Document layout detection data:
Content starts

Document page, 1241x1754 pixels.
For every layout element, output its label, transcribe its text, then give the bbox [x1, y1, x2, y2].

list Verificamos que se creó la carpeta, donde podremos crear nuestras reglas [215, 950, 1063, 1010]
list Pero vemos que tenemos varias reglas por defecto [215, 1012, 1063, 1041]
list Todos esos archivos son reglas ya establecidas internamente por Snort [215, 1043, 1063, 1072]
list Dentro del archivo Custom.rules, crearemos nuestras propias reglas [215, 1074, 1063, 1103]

Content ends

- **YOUR OBJECTIVE**
Your output should be the lines from the one with "For every layout" through the last line of the entries above, copied exactly and nothing more.

- **RESPONSE AREA**
For every layout element, output its label, transcribe its text, then give the bbox [x1, y1, x2, y2].

list Verificamos que se creó la carpeta, donde podremos crear nuestras reglas [215, 950, 1063, 1010]
list Pero vemos que tenemos varias reglas por defecto [215, 1012, 1063, 1041]
list Todos esos archivos son reglas ya establecidas internamente por Snort [215, 1043, 1063, 1072]
list Dentro del archivo Custom.rules, crearemos nuestras propias reglas [215, 1074, 1063, 1103]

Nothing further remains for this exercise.